Sebagai contoh orang yang berilmu tentang keesaan Allah, sesungguhnya orang yang berilmu tentang keesaan Allah, ia akan mengikhlaskan seluruh ibadahnya untuk Allah semata, karena Allah itu maha Esa dalam segala penciptaan dan perbuatan-Nya, dalam segala nama dan sifat-sifat-Nya, tidak seorangpun yang mampu meniru ciptaan Allah, dan tidak seorangpun yang memiliki sifat seperti sifat Allah, oleh sebab itu Allah mengharamkan menyembah kepada selainnya, karena Allah itu maha sempurna dalam segala ciptaan dan maha sempurna dalam segala sifat-sifatnya, maka selain Allah adalah makhluk yang tidak lepas dari segala kekurangan dan kelemahan, maka makhluk itu tidak berhak untuk disembah karena ia tidak ikut andil sedikitpun dalam mengatur kehidupan alam ini, bahkan ia sendiri dibawah kekuasan sang maha kuasa, ia tidak mampu untuk memberikan manfaat untuk dirinya sendiri apalagi untuk orang lain, begitu juga ia tidak mampu menolak bencana dan bahaya serta penyakit dari dirinya sendiri bagaimana pula ia akan mampu untuk menolak bahaya dan bencana dari selainnya.
Orang yang berilmu juga sangat berbeda dalam hal perbuatan, sikap  dan tindak tanduk sehari-hari, dirinya maupun manusia lain serta alam semesta selamat dari kerusakan dan kejelekan perbuatannya, ia akan menjauhi sikap merusak, karena ilmu yang dimilikinya menuntunnya kearah yang benar, ia tidak mau berbuat kerusakan karena yang akan menanggung akibat dari sikap merusak itu adalah dirinya sendiri, ia tidak akan melakukan penipuan, pengkhianatan, dan lain sebagainya dari berbagai macam tindakan moral dan anggota tubuhnya.
Orang yang berilmu lidahnya akan selamat dari sikap suka bohong, bergunjing serta adu-domba, dan lain sebagainya dari perbuatan lidah.
Oleh sebab itu Allah Subhanahu wa Ta’ala menyebutkan dalam firmannya,
{أَمْ حَسِبَ الَّذِينَ اجْتَرَحُوا السَّيِّئَاتِ أَنْ نَجْعَلَهُمْ كَالَّذِينَ آمَنُوا وَعَمِلُوا الصَّالِحَاتِ سَوَاءً مَحْيَاهُمْ وَمَمَاتُهُمْ سَاءَ مَا يَحْكُمُونَ} (الجاثـية:2)

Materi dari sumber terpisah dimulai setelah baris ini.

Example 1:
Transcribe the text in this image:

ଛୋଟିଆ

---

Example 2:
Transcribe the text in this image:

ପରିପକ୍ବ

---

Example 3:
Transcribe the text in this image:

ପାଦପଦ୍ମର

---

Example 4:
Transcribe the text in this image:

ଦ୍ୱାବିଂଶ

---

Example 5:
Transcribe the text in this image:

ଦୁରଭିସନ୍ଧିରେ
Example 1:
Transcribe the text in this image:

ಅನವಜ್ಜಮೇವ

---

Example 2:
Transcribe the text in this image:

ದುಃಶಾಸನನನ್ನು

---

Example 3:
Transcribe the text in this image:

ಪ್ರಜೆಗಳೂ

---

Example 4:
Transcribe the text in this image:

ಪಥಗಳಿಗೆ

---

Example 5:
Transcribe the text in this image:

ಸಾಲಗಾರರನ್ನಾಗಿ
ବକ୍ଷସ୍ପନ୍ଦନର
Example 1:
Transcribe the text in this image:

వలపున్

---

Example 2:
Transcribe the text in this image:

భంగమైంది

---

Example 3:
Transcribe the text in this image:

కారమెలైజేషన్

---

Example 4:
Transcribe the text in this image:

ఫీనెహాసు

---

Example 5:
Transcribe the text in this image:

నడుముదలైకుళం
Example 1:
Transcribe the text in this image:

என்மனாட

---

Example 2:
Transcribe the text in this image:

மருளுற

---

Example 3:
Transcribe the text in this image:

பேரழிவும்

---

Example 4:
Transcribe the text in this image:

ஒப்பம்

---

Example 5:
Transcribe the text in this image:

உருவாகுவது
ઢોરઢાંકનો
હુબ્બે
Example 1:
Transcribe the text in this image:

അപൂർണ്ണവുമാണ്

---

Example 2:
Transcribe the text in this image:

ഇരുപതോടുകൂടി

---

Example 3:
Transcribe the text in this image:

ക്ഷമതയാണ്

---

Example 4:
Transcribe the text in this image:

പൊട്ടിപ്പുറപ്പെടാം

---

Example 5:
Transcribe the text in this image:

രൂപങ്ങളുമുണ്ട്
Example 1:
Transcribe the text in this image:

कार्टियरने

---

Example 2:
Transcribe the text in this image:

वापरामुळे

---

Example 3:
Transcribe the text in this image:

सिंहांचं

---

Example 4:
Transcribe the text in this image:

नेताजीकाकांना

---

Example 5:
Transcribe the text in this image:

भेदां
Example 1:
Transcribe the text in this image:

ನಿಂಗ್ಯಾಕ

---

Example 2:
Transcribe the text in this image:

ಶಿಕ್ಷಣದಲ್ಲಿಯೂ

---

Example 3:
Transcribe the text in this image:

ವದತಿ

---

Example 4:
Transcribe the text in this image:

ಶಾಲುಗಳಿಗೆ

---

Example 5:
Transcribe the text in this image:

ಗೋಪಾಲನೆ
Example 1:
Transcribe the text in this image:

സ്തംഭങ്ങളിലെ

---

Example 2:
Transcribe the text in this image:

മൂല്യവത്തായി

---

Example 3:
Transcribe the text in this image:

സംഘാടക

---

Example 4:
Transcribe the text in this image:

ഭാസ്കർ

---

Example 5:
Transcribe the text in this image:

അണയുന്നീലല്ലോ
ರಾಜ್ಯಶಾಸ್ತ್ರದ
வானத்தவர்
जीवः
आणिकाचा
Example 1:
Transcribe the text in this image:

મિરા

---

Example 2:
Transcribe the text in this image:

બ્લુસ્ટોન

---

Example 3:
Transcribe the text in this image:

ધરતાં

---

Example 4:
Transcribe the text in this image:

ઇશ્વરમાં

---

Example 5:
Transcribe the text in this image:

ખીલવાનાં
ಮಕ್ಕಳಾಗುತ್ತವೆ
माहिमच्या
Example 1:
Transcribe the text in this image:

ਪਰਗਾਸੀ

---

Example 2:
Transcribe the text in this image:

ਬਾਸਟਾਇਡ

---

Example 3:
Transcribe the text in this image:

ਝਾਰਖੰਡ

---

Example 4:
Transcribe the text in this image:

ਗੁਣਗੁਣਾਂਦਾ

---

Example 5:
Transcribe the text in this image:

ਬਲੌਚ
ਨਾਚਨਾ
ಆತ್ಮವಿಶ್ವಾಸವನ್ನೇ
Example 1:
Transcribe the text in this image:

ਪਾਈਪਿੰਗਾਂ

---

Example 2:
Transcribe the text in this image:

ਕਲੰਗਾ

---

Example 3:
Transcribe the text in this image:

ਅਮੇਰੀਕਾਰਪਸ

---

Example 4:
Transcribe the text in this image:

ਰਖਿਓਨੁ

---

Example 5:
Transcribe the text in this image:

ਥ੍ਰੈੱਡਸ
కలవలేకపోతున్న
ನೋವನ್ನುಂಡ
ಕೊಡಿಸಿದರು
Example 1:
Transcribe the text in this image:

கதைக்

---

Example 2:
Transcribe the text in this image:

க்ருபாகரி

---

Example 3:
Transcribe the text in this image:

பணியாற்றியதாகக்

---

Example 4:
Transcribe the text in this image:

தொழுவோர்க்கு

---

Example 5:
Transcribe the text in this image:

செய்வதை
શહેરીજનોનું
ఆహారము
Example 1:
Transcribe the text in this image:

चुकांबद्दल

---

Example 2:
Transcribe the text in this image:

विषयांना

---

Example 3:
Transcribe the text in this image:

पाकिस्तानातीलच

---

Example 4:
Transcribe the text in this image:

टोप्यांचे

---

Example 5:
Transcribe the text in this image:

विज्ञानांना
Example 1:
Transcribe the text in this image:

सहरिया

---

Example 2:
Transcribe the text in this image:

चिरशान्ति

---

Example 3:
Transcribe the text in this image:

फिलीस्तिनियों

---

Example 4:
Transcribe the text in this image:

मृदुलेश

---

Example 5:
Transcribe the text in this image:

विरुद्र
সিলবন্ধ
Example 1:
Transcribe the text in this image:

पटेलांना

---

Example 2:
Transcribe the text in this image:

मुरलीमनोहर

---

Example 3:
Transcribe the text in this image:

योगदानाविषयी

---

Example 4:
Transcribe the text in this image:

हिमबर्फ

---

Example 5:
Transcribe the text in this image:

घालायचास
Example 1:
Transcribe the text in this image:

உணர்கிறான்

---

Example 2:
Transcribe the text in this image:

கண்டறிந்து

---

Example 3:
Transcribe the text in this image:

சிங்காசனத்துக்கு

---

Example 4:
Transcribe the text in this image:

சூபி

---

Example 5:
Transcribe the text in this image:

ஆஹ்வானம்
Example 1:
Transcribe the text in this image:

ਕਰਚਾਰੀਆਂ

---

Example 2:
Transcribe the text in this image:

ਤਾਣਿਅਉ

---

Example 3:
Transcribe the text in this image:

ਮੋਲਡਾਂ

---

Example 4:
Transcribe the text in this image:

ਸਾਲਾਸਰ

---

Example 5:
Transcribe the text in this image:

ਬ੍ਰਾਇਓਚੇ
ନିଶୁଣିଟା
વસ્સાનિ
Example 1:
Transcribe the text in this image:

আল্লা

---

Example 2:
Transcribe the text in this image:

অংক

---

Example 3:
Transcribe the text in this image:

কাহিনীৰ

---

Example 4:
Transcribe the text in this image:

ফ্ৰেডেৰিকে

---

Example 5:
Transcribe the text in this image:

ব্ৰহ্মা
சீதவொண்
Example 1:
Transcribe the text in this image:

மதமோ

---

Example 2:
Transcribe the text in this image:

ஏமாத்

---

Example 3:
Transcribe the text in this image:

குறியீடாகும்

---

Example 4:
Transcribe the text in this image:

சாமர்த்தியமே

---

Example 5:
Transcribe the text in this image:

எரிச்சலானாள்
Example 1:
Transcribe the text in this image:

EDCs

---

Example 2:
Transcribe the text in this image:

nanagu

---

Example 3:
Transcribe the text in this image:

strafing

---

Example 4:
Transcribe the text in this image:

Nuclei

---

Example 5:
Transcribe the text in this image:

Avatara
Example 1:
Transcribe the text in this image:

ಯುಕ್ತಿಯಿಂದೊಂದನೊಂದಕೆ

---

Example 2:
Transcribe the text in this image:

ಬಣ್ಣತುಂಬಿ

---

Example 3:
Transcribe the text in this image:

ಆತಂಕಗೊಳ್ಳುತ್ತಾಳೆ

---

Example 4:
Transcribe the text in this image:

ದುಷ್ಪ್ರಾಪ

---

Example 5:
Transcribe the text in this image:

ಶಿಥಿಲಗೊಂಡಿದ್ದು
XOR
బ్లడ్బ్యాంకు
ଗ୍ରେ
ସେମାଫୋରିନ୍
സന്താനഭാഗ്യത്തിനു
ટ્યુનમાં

“Apakah orang-orang yang suka melakukan bermacam kejahatan itu mengira bahwa kami akan memperlakukan mereka sebagaimana memperlakukan orang-orang yang beriman dan beramal saleh?, (apakah mereka mengira bahwa) kehidupan dan kematian mereka sama!, betapa jeleknya prasangkaan mereka.”
Bahkan hewan sekalipun berbeda antara yang memiliki ilmu dengan yang tidak memilikinya, oleh sebab itu Allah menghalalkan buruan yang ditangkap oleh binatang yang terdidik.
Sebagaimana yang terdapat dalam firman Allah,
{يَسْأَلُونَكَ مَاذَا أُحِلَّ لَهُمْ قُلْ أُحِلَّ لَكُمُ الطَّيِّبَاتُ وَمَا عَلَّمْتُم مِّنَ الْجَوَارِحِ مُكَلِّبِينَ تُعَلِّمُونَهُنَّ مِمَّا عَلَّمَكُمُ اللّهُ فَكُلُواْ مِمَّا أَمْسَكْنَ عَلَيْكُمْ}
“Mereka bertanya kepadamu, apa yang dihalakan untuk mereka, katakanlah; dihalalkan untuk kalian yang baik-baik dan (buruan yang ditangkap) oleh binatang yang telah kamu ajar untuk berburu, menurut apa yang telah diajarkan Allah kepadamu, maka makanlah dari apa yang ditangkapnya untukmu.”
  • Allah mengangkat orang-orang yang berilmu sebagai saksi bahwa tiada yang berhak diibadati kecuali Allah semata.
Allah Subhanahu wa Ta’ala memuji orang-orang berilmu dalam firmanNya yang mulia,
{شَهِدَ اللَّهُ أَنَّهُ لا إِلَهَ إِلَّا هُوَ وَالْمَلائِكَةُ وَأُولُو الْعِلْمِ قَائِماً بِالْقِسْطِ} (آل عمران: 18)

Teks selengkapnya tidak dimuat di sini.